= David Buzaglo =

Moroccan-Israeli liturgical poet (1903–1975)

David Buzaglo, 1966

Rabbi David Buzaglo (1903–1975) was a Moroccan-Israeli paytan (poet, composer, performer) and teacher of Jewish liturgical hymns in the Moroccan Jewish tradition. His work articulated a religious-poetic approach to Zionism, employing traditional Jewish metaphors and differing from both secular Zionism and mainstream religious Zionism.

==Early life and education==
Buzaglo was born in Zawia, Morocco. He became an orphan at an early age and was raised by his grandparents. He was sent to Marrakesh to study under Rabbi Hain Attar, a prominent religious poet and singer. At age 16 he moved with his family to Casablanca, finishing his Torah studies and continued learning the tradition of Hebrew poetry. He was felt to be a prodigy, "great in both Torah and poetry."

==Casablanca==
In Casablanca he learned the Andalusian music style from Arab musicians and developed a unique blend that combined local music styles with Jewish religious hymns. In addition to being a cantor, he was a teacher of the tradition of piyyut (Jewish liturgical poetry), and wrote over 100 piyyuts. He was popular with both pious and bohemian circles, and his performances attracted Jewish and Arab audiences alike. He was frequently engaged for celebrations and prayer events. For those events outside the Jewish world, he was accompanied by Arab musicians. Because of Morocco's distance from Israel, Morocco was able to preserve and produce "a culture of poetry without any expression in the Israeli center," blending traditional Andalusian music with religious poetry.

During the 1920s, a Hebrew-language cultural revival took place in Morocco, in which Buzaglo played an active role. By 1923 he taught at the local Société Mogen David, an organization dedicated to the promotion of Zionism and dissemination of Hebrew and served as its secretary. This did present a challenge for him, as Zionism had been outlawed in Morocco and was opposed by elements of the conservative Jewry of the city. He participated in Hebrew publishing, proofreading and editing Hebrew books.

In the 1940s his health deteriorated. He became blind in 1949 and had chronic bronchitis. He became secluded and largely paid attention to only religious matters. He was not a part of the massive immigration to Israel in the 1950s. He acknowledged being afraid of being unemployed in an unknown foreign setting; he was unaware of the support he would have from his community. He emigrated to Israel in 1965.

==Israel==
Upon arriving in Israel, he was welcomed by the Moroccan community as a "cultural messiah." He encountered Moroccan Jewish communities that were experiencing a loss of socio-cultural cohesion. Buzaglo traveled between development towns and urban neighborhoods, working with these communities through liturgical poetry and teaching.
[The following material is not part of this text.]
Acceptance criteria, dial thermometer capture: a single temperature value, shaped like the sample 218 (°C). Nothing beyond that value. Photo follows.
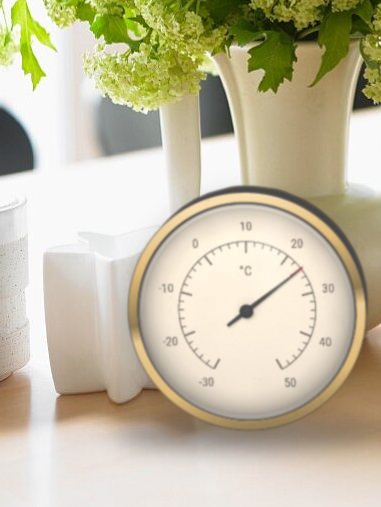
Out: 24 (°C)
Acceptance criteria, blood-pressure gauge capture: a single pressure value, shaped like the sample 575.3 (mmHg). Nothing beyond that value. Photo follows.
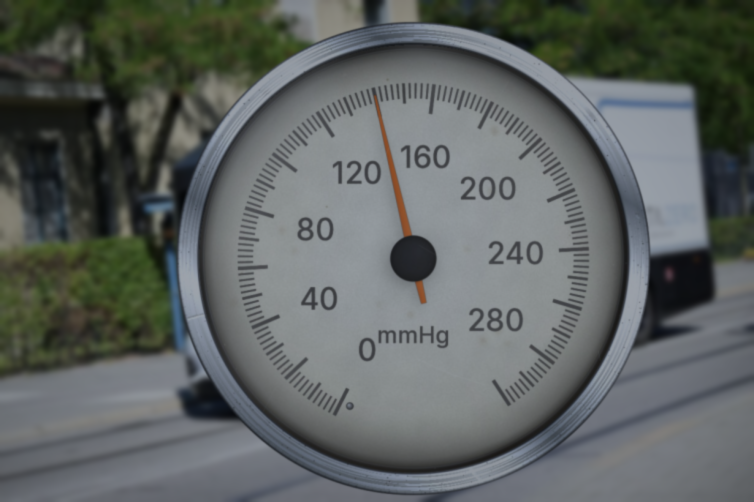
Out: 140 (mmHg)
He lived in Bat Yam, and played a central role in the cultural reconstruction of the Moroccan Jewish experience. Buzaglo has been singled out as the figure who revived and helped perpetuate the Moroccan baqqashot tradition. In Israel he had his most productive period. He did not see himself as a poet, and he did not write down his poems or publish his work. He did not allow recordings of his voice, and little of him can now be heard. He believed in only oral transmission of work. "Let oblivion erase them," he believed.

He was critical of the Israeli ethos, particularly relating to the Arab-Israeli conflict. Buzaglo viewed Israel through traditional Jewish concepts of redemption, challenging both the religious Zionist and the "hegemonic Sabra ethos." His poetry gives an alternative look at the "religious relationship to the land of Israel, the Arabs, the religious interpretations of historical events, and the self-image and character of the Israeli Jew." He preached against quarrel and war, and called for peace. He was deeply affected by the 1973 Yom Kippur War, and his health further deteriorated. He died in 1975.

==Legacy==
Buzaglo initiated a Sephardic shift in liturgical writing, creating a link between the Spanish Jewry's Golden Era and modernity. Cities with a street that bear his name are Kiryat Yam, Yeruham, Ashkelon, Sderot, Hadera, Ashdod and Ofakim. In 2015, a documentary film was released called "Song of Loves-Rabbi David Buzaglo."

==Personal==
His son is philosophy professor Meir Buzaglo.